Sentencing reforms enacted in 2004 have resulted in the release of only 177 people, the senator said. On average, they were released 43 months before their previously calculated earliest release date.

The bill would make the following other changes:

* Increase judges' discretion and allow some people convicted of first- and second-time drug offenses to receive treatment and probation instead of prison terms.

* Set up drug courts in every county. Drug courts make special efforts to get offenders in treatment programs.

* Raise the weight thresholds for certain drug offenses so that the possible sentence times are reduced.

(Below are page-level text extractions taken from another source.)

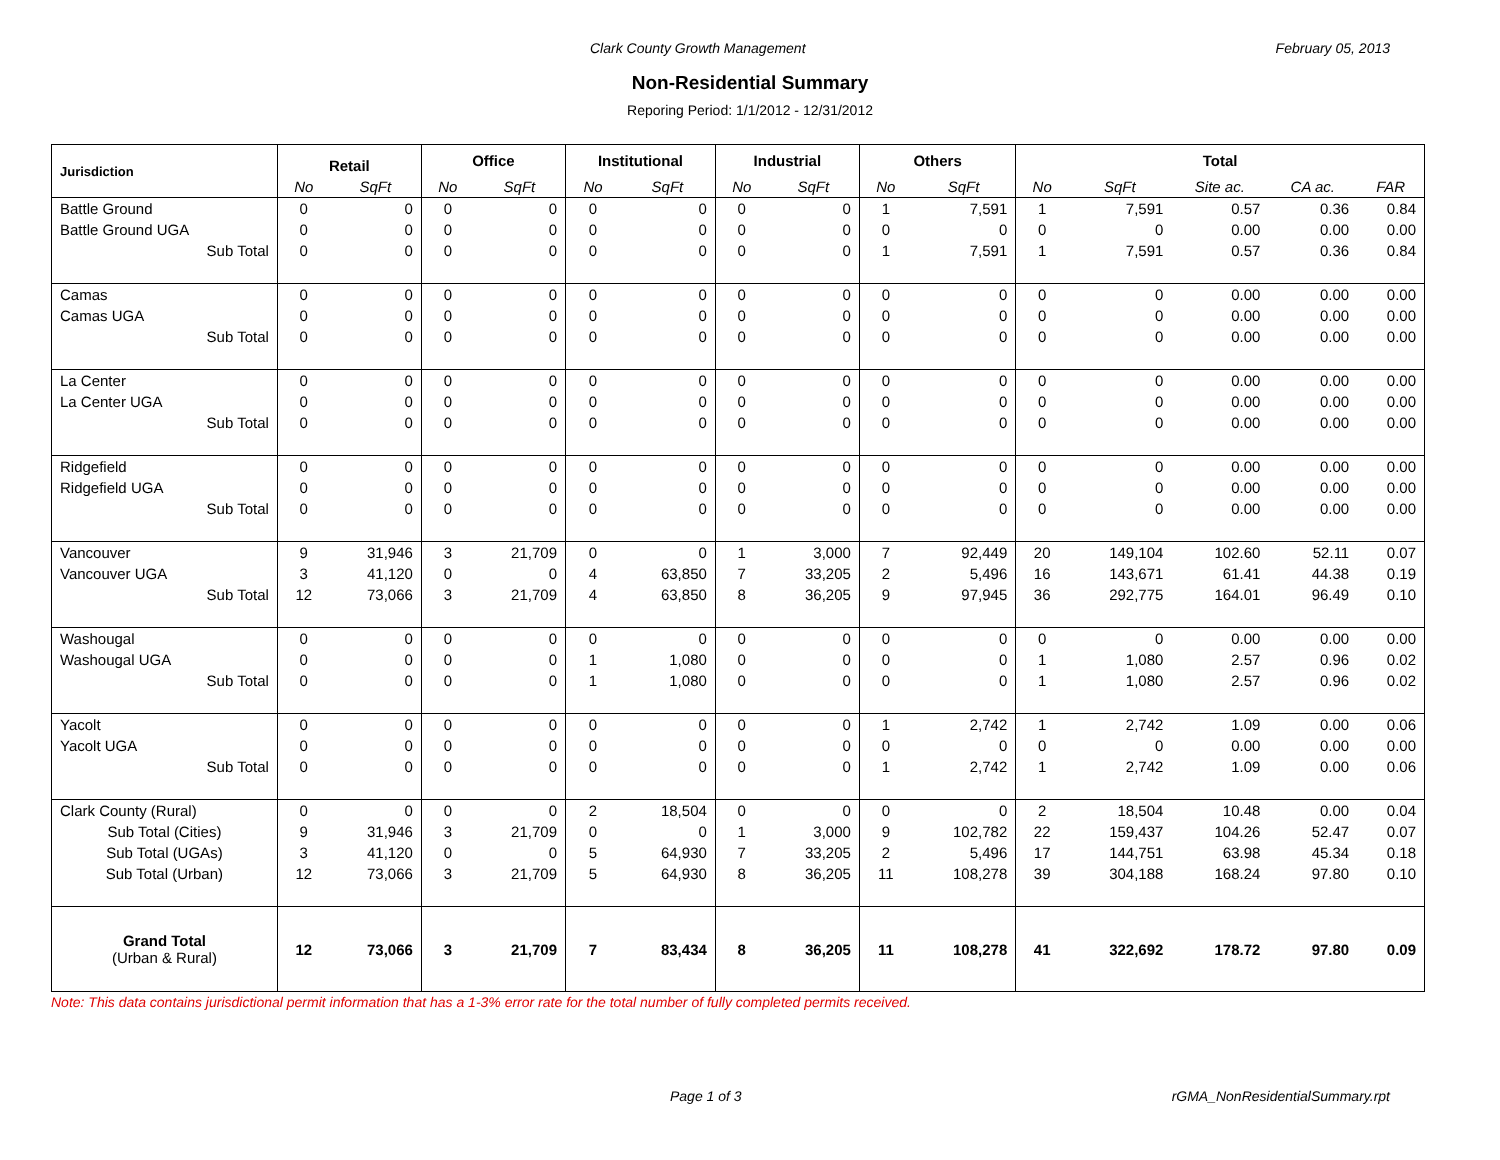Clark County Growth Management February 05, 2013
Non-Residential Summary
Reporing Period: 1/1/2012 - 12/31/2012
| Jurisdiction | Retail | | Office | | Institutional | | Industrial | | Others | | Total | | | | |
| --- | --- | --- | --- | --- | --- | --- | --- | --- | --- | --- | --- | --- | --- | --- | --- |
| | No | SqFt | No | SqFt | No | SqFt | No | SqFt | No | SqFt | No | SqFt | Site ac. | CA ac. | FAR |
| Battle Ground | 0 | 0 | 0 | 0 | 0 | 0 | 0 | 0 | 1 | 7,591 | 1 | 7,591 | 0.57 | 0.36 | 0.84 |
| Battle Ground UGA | 0 | 0 | 0 | 0 | 0 | 0 | 0 | 0 | 0 | 0 | 0 | 0 | 0.00 | 0.00 | 0.00 |
| Sub Total | 0 | 0 | 0 | 0 | 0 | 0 | 0 | 0 | 1 | 7,591 | 1 | 7,591 | 0.57 | 0.36 | 0.84 |
| Camas | 0 | 0 | 0 | 0 | 0 | 0 | 0 | 0 | 0 | 0 | 0 | 0 | 0.00 | 0.00 | 0.00 |
| Camas UGA | 0 | 0 | 0 | 0 | 0 | 0 | 0 | 0 | 0 | 0 | 0 | 0 | 0.00 | 0.00 | 0.00 |
| Sub Total | 0 | 0 | 0 | 0 | 0 | 0 | 0 | 0 | 0 | 0 | 0 | 0 | 0.00 | 0.00 | 0.00 |
| La Center | 0 | 0 | 0 | 0 | 0 | 0 | 0 | 0 | 0 | 0 | 0 | 0 | 0.00 | 0.00 | 0.00 |
| La Center UGA | 0 | 0 | 0 | 0 | 0 | 0 | 0 | 0 | 0 | 0 | 0 | 0 | 0.00 | 0.00 | 0.00 |
| Sub Total | 0 | 0 | 0 | 0 | 0 | 0 | 0 | 0 | 0 | 0 | 0 | 0 | 0.00 | 0.00 | 0.00 |
| Ridgefield | 0 | 0 | 0 | 0 | 0 | 0 | 0 | 0 | 0 | 0 | 0 | 0 | 0.00 | 0.00 | 0.00 |
| Ridgefield UGA | 0 | 0 | 0 | 0 | 0 | 0 | 0 | 0 | 0 | 0 | 0 | 0 | 0.00 | 0.00 | 0.00 |
| Sub Total | 0 | 0 | 0 | 0 | 0 | 0 | 0 | 0 | 0 | 0 | 0 | 0 | 0.00 | 0.00 | 0.00 |
| Vancouver | 9 | 31,946 | 3 | 21,709 | 0 | 0 | 1 | 3,000 | 7 | 92,449 | 20 | 149,104 | 102.60 | 52.11 | 0.07 |
| Vancouver UGA | 3 | 41,120 | 0 | 0 | 4 | 63,850 | 7 | 33,205 | 2 | 5,496 | 16 | 143,671 | 61.41 | 44.38 | 0.19 |
| Sub Total | 12 | 73,066 | 3 | 21,709 | 4 | 63,850 | 8 | 36,205 | 9 | 97,945 | 36 | 292,775 | 164.01 | 96.49 | 0.10 |
| Washougal | 0 | 0 | 0 | 0 | 0 | 0 | 0 | 0 | 0 | 0 | 0 | 0 | 0.00 | 0.00 | 0.00 |
| Washougal UGA | 0 | 0 | 0 | 0 | 1 | 1,080 | 0 | 0 | 0 | 0 | 1 | 1,080 | 2.57 | 0.96 | 0.02 |
| Sub Total | 0 | 0 | 0 | 0 | 1 | 1,080 | 0 | 0 | 0 | 0 | 1 | 1,080 | 2.57 | 0.96 | 0.02 |
| Yacolt | 0 | 0 | 0 | 0 | 0 | 0 | 0 | 0 | 1 | 2,742 | 1 | 2,742 | 1.09 | 0.00 | 0.06 |
| Yacolt UGA | 0 | 0 | 0 | 0 | 0 | 0 | 0 | 0 | 0 | 0 | 0 | 0 | 0.00 | 0.00 | 0.00 |
| Sub Total | 0 | 0 | 0 | 0 | 0 | 0 | 0 | 0 | 1 | 2,742 | 1 | 2,742 | 1.09 | 0.00 | 0.06 |
| Clark County (Rural) | 0 | 0 | 0 | 0 | 2 | 18,504 | 0 | 0 | 0 | 0 | 2 | 18,504 | 10.48 | 0.00 | 0.04 |
| Sub Total (Cities) | 9 | 31,946 | 3 | 21,709 | 0 | 0 | 1 | 3,000 | 9 | 102,782 | 22 | 159,437 | 104.26 | 52.47 | 0.07 |
| Sub Total (UGAs) | 3 | 41,120 | 0 | 0 | 5 | 64,930 | 7 | 33,205 | 2 | 5,496 | 17 | 144,751 | 63.98 | 45.34 | 0.18 |
| Sub Total (Urban) | 12 | 73,066 | 3 | 21,709 | 5 | 64,930 | 8 | 36,205 | 11 | 108,278 | 39 | 304,188 | 168.24 | 97.80 | 0.10 |
| Grand Total (Urban & Rural) | 12 | 73,066 | 3 | 21,709 | 7 | 83,434 | 8 | 36,205 | 11 | 108,278 | 41 | 322,692 | 178.72 | 97.80 | 0.09 |
Note: This data contains jurisdictional permit information that has a 1-3% error rate for the total number of fully completed permits received.
Page 1 of 3 rGMA_NonResidentialSummary.rpt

* Create or expand "second chance" programs for low-level drug defendants, such as the Court Approved Drug Abuse Treatment program, in which offenders' cases can be dismissed or reduced to misdemeanors upon successful completion of treatment.

The legislation on Wednesday passed the Assembly, where it is sponsored by Jeffrion Aubry, D-Queens. Senate Republicans have resisted efforts to further ease the Rockefeller-era drug laws, and district attorneys have strongly opposed such measures.

Cheri O'Donoghue of New York City, said her son, Ashley, was arrested in a sting operation set up by two Hamilton College students who were cooperating with police after they were caught selling drugs on campus. They asked to buy enough cocaine from him to make the charges an A felony.

Ashley, now 24, pleaded the case down to a Class B felony and received a sentence of seven to 21 years, said Cheri O'Donoghue, whose family also has a home in Pleasant Valley, Dutchess County. He has been in prison nearly four years.

People need to take responsibility for their actions, she said, but her son's punishment does not fit the crime.

"When you look at this, you have to ask yourself, 'Does this make sense?' and I don't see how anyone could come away from this and say it makes sense," she said. "We all make mistakes and I think that Ashley should have at least been given a second chance. These other two kids were given a second chance."

The Drug Policy Alliance estimates that when fully implemented, the state would save about $123 million a year due to fewer prison admissions and reductions in drug-related crime.

According to the Real Reform New York Coalition, less than 30 percent of 1,000 prisoners serving time on Class A-1 and A-2 drug felonies were released after requesting re-sentencing. The re-sentencing process is much slower than expected, the group said.